OVER DEZE OPDRACHT:
Welke dwangsom per dag vordert eiseres in het fragment over de tijdelijke ontruiming van het gehuurde, en wat is het maximum daarvan?

GEGEVEN FRAGMENT:
[eiseres] vordert dat de kantonrechter bij vonnis, uitvoerbaar bij voorraad, [gedaagde] zal veroordelen:
- om met ingang van 1 januari 2024, dan wel met ingang van een in goede justitie te bepalen datum, het gehuurde tijdelijk, voor de duur van de voorgenomen werkzaamheden, te ontruimen, alsmede [eiseres] in de gelegenheid te stellen om de werkzaamheden zoals vermeld in de dagvaarding uit te voeren, door toegang te verlenen aan de personen die deze werkzaamheden in opdracht van [eiseres] verrichten, waaronder medewerkers van [eiseres] zelf en (medewerkers van) door haar ingeschakelde derden, en door deze personen op geen enkele wijze te verhinderen of te belemmeren in de uitvoering van de werkzaamheden, in en aan het gehuurde, één en ander op straffe van verbeurte van een dwangsom van € 1.000,00 voor iedere dag dat [gedaagde] hieraan niet, niet tijdig of niet volledig voldoet, met een maximum van € 50.000,00;
- om, alleen als hij niet tijdig en/of vrijwillig en/of volledig aan bovenstaande veroordeling voldoet, het gehuurde met al zijn spullen, tijdelijk, voor de duur van de in deze dagvaarding opgenomen werkzaamheden, te ontruimen, althans een voor deze werkzaamheden vereist gedeelte van het gehuurde, een en ander ter uitsluitende beoordeling van [eiseres] en de door haar voor de werkzaamheden ingeschakelde derden, te bewerkstelligen door de gerechtsdeurwaarder, overeenkomstig het bepaalde in de artikelen 558 jo. 556 lid 1 jo. 557 Rv, met veroordeling van [gedaagde] in de daarmee gepaard gaande en/of alle daarmee verband houdende kosten;
- tot betaling van de proces- en nakosten en de wettelijke rente.

VERSTREKTE GEGEVENS:
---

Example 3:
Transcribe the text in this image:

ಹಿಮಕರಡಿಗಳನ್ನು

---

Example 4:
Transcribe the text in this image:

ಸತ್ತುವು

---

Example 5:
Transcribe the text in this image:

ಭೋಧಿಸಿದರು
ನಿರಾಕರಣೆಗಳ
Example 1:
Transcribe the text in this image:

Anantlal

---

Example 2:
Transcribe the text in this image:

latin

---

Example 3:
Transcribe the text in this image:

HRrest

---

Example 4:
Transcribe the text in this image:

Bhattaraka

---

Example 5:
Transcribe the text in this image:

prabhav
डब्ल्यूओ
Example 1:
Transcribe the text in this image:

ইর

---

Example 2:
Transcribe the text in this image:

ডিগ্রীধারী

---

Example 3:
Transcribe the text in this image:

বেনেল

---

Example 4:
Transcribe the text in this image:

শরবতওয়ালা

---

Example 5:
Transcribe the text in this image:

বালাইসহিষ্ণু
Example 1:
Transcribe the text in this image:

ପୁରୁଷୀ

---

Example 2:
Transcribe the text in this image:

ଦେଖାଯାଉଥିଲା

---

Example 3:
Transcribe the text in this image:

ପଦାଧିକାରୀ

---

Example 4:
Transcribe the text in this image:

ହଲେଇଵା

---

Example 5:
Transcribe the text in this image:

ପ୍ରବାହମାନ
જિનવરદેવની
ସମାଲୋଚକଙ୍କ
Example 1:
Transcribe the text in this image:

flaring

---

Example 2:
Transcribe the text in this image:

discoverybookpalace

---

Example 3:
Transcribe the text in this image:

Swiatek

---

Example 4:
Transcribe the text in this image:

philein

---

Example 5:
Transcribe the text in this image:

RESULTAAT:
Een dwangsom van € 1.000,00 per dag, met een maximum van € 50.000,00.